**To do**.
The lines to repeat are those below from the one containing "left eye: (446, 398)" down to the one containing "right wrist: (531, 522)", both included; reproduce them exactly and nothing else.

Records for the task: Begin

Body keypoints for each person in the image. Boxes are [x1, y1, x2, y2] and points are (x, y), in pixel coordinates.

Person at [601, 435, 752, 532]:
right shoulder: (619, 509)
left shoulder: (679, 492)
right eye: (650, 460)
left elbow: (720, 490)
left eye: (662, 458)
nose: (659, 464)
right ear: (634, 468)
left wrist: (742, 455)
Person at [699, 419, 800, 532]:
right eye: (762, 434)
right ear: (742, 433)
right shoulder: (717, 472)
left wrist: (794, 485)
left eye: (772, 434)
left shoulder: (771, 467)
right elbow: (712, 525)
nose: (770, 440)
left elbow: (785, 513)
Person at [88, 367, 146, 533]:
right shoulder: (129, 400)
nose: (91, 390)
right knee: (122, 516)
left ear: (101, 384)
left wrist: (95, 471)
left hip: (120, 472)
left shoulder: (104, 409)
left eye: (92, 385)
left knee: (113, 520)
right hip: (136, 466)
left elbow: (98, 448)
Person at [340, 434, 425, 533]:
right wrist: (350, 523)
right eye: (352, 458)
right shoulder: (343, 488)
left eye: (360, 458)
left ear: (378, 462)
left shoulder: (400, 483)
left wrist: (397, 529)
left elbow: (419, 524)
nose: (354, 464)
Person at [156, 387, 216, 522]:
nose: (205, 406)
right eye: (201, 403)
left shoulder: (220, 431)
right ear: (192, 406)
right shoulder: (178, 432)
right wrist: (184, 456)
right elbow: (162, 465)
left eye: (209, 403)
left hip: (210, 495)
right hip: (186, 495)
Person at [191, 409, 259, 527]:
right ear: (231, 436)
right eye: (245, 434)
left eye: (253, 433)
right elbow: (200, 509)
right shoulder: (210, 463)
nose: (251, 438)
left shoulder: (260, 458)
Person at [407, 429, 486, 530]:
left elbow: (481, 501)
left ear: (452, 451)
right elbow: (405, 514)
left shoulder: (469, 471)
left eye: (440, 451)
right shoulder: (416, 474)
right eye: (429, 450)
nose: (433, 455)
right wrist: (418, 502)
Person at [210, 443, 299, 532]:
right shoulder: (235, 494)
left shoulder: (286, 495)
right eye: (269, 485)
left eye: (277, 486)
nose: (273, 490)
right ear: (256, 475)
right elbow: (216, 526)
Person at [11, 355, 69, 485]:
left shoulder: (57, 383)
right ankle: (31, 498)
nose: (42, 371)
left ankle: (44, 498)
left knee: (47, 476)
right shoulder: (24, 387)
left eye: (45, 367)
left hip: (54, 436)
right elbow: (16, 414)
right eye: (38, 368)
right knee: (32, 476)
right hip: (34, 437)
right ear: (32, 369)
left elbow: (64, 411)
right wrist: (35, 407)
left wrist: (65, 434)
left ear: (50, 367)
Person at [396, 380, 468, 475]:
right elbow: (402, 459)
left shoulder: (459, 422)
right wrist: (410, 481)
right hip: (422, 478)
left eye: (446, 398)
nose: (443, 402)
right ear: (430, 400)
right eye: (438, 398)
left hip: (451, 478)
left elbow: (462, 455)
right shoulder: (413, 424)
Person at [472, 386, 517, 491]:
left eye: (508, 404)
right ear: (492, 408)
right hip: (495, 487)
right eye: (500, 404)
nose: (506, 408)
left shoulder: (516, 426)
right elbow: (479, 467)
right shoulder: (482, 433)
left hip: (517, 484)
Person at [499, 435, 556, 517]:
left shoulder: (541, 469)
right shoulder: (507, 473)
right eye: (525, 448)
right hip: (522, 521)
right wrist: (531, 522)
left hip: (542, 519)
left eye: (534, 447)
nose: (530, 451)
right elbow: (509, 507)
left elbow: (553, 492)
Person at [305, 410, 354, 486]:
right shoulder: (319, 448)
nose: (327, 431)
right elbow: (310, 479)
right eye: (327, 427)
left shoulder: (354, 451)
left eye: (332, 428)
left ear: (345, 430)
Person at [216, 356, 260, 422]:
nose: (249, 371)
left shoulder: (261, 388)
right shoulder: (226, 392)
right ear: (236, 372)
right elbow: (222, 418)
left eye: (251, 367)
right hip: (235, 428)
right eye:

Records for the task: End

**Response to this task**.
left eye: (446, 398)
nose: (443, 402)
right ear: (430, 400)
right eye: (438, 398)
left hip: (451, 478)
left elbow: (462, 455)
right shoulder: (413, 424)
Person at [472, 386, 517, 491]:
left eye: (508, 404)
right ear: (492, 408)
right hip: (495, 487)
right eye: (500, 404)
nose: (506, 408)
left shoulder: (516, 426)
right elbow: (479, 467)
right shoulder: (482, 433)
left hip: (517, 484)
Person at [499, 435, 556, 517]:
left shoulder: (541, 469)
right shoulder: (507, 473)
right eye: (525, 448)
right hip: (522, 521)
right wrist: (531, 522)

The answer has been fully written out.